PROBLEM REQUIREMENTS: Would you transcribe each of the entries exactly, with nothing added or dropped?

Spatial grounding data
Start of Block

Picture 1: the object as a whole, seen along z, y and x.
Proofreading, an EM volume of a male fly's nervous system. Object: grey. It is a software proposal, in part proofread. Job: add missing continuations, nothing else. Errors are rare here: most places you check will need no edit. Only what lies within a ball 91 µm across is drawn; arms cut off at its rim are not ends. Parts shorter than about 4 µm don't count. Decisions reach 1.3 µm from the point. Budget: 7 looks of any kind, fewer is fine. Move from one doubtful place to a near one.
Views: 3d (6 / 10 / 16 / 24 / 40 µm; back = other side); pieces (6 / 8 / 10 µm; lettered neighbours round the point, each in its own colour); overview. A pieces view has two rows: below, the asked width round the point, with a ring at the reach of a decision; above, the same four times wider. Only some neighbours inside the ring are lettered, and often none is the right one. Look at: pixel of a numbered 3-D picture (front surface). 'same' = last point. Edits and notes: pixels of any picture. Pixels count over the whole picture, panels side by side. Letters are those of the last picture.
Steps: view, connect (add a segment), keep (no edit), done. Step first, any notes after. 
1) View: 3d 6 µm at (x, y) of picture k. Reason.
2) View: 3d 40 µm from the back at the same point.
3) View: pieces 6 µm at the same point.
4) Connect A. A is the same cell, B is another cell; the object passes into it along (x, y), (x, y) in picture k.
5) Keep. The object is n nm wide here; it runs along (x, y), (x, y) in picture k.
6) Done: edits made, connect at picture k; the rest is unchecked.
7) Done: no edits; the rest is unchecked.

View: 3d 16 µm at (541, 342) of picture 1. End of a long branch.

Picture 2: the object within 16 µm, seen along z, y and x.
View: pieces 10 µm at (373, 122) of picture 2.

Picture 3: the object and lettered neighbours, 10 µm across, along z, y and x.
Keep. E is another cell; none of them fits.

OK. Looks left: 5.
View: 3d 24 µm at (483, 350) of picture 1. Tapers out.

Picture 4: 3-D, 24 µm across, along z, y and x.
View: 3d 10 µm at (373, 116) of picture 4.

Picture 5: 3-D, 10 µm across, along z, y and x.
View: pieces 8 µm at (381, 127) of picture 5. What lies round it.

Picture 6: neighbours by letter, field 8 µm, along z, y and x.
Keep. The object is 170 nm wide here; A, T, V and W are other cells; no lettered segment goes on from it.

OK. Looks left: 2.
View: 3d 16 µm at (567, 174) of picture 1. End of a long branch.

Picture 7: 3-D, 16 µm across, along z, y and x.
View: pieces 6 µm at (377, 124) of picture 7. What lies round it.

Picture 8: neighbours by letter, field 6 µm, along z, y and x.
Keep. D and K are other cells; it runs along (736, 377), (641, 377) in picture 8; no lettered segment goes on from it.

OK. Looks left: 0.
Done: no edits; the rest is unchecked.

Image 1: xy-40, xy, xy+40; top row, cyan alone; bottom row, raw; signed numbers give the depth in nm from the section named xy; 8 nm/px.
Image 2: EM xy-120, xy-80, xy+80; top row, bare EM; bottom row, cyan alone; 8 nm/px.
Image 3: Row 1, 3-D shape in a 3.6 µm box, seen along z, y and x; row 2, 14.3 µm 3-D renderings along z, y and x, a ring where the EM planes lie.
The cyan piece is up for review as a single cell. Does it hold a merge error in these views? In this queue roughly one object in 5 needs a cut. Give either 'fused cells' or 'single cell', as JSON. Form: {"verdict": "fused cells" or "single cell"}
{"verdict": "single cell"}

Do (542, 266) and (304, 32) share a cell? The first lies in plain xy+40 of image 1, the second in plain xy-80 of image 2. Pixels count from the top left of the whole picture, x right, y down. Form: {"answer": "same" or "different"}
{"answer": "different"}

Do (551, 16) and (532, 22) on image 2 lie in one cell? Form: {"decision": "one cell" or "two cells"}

End of Block

WRITTEN ANSWER:
Picture 1: the object as a whole, seen along z, y and x.
Proofreading, an EM volume of a male fly's nervous system. Object: grey. It is a software proposal, in part proofread. Job: add missing continuations, nothing else. Errors are rare here: most places you check will need no edit. Only what lies within a ball 91 µm across is drawn; arms cut off at its rim are not ends. Parts shorter than about 4 µm don't count. Decisions reach 1.3 µm from the point. Budget: 7 looks of any kind, fewer is fine. Move from one doubtful place to a near one.
Views: 3d (6 / 10 / 16 / 24 / 40 µm; back = other side); pieces (6 / 8 / 10 µm; lettered neighbours round the point, each in its own colour); overview. A pieces view has two rows: below, the asked width round the point, with a ring at the reach of a decision; above, the same four times wider. Only some neighbours inside the ring are lettered, and often none is the right one. Look at: pixel of a numbered 3-D picture (front surface). 'same' = last point. Edits and notes: pixels of any picture. Pixels count over the whole picture, panels side by side. Letters are those of the last picture.
Steps: view, connect (add a segment), keep (no edit), done. Step first, any notes after. 
1) View: 3d 6 µm at (x, y) of picture k. Reason.
2) View: 3d 40 µm from the back at the same point.
3) View: pieces 6 µm at the same point.
4) Connect A. A is the same cell, B is another cell; the object passes into it along (x, y), (x, y) in picture k.
5) Keep. The object is n nm wide here; it runs along (x, y), (x, y) in picture k.
6) Done: edits made, connect at picture k; the rest is unchecked.
7) Done: no edits; the rest is unchecked.

View: 3d 16 µm at (541, 342) of picture 1. End of a long branch.

Picture 2: the object within 16 µm, seen along z, y and x.
View: pieces 10 µm at (373, 122) of picture 2.

Picture 3: the object and lettered neighbours, 10 µm across, along z, y and x.
Keep. E is another cell; none of them fits.

OK. Looks left: 5.
View: 3d 24 µm at (483, 350) of picture 1. Tapers out.

Picture 4: 3-D, 24 µm across, along z, y and x.
View: 3d 10 µm at (373, 116) of picture 4.

Picture 5: 3-D, 10 µm across, along z, y and x.
View: pieces 8 µm at (381, 127) of picture 5. What lies round it.

Picture 6: neighbours by letter, field 8 µm, along z, y and x.
Keep. The object is 170 nm wide here; A, T, V and W are other cells; no lettered segment goes on from it.

OK. Looks left: 2.
View: 3d 16 µm at (567, 174) of picture 1. End of a long branch.

Picture 7: 3-D, 16 µm across, along z, y and x.
View: pieces 6 µm at (377, 124) of picture 7. What lies round it.

Picture 8: neighbours by letter, field 6 µm, along z, y and x.
Keep. D and K are other cells; it runs along (736, 377), (641, 377) in picture 8; no lettered segment goes on from it.

OK. Looks left: 0.
Done: no edits; the rest is unchecked.

Image 1: xy-40, xy, xy+40; top row, cyan alone; bottom row, raw; signed numbers give the depth in nm from the section named xy; 8 nm/px.
Image 2: EM xy-120, xy-80, xy+80; top row, bare EM; bottom row, cyan alone; 8 nm/px.
Image 3: Row 1, 3-D shape in a 3.6 µm box, seen along z, y and x; row 2, 14.3 µm 3-D renderings along z, y and x, a ring where the EM planes lie.
The cyan piece is up for review as a single cell. Does it hold a merge error in these views? In this queue roughly one object in 5 needs a cut. Give either 'fused cells' or 'single cell', as JSON. Form: {"verdict": "fused cells" or "single cell"}
{"verdict": "single cell"}

Do (542, 266) and (304, 32) share a cell? The first lies in plain xy+40 of image 1, the second in plain xy-80 of image 2. Pixels count from the top left of the whole picture, x right, y down. Form: {"answer": "same" or "different"}
{"answer": "different"}

Do (551, 16) and (532, 22) on image 2 lie in one cell? Form: {"decision": "one cell" or "two cells"}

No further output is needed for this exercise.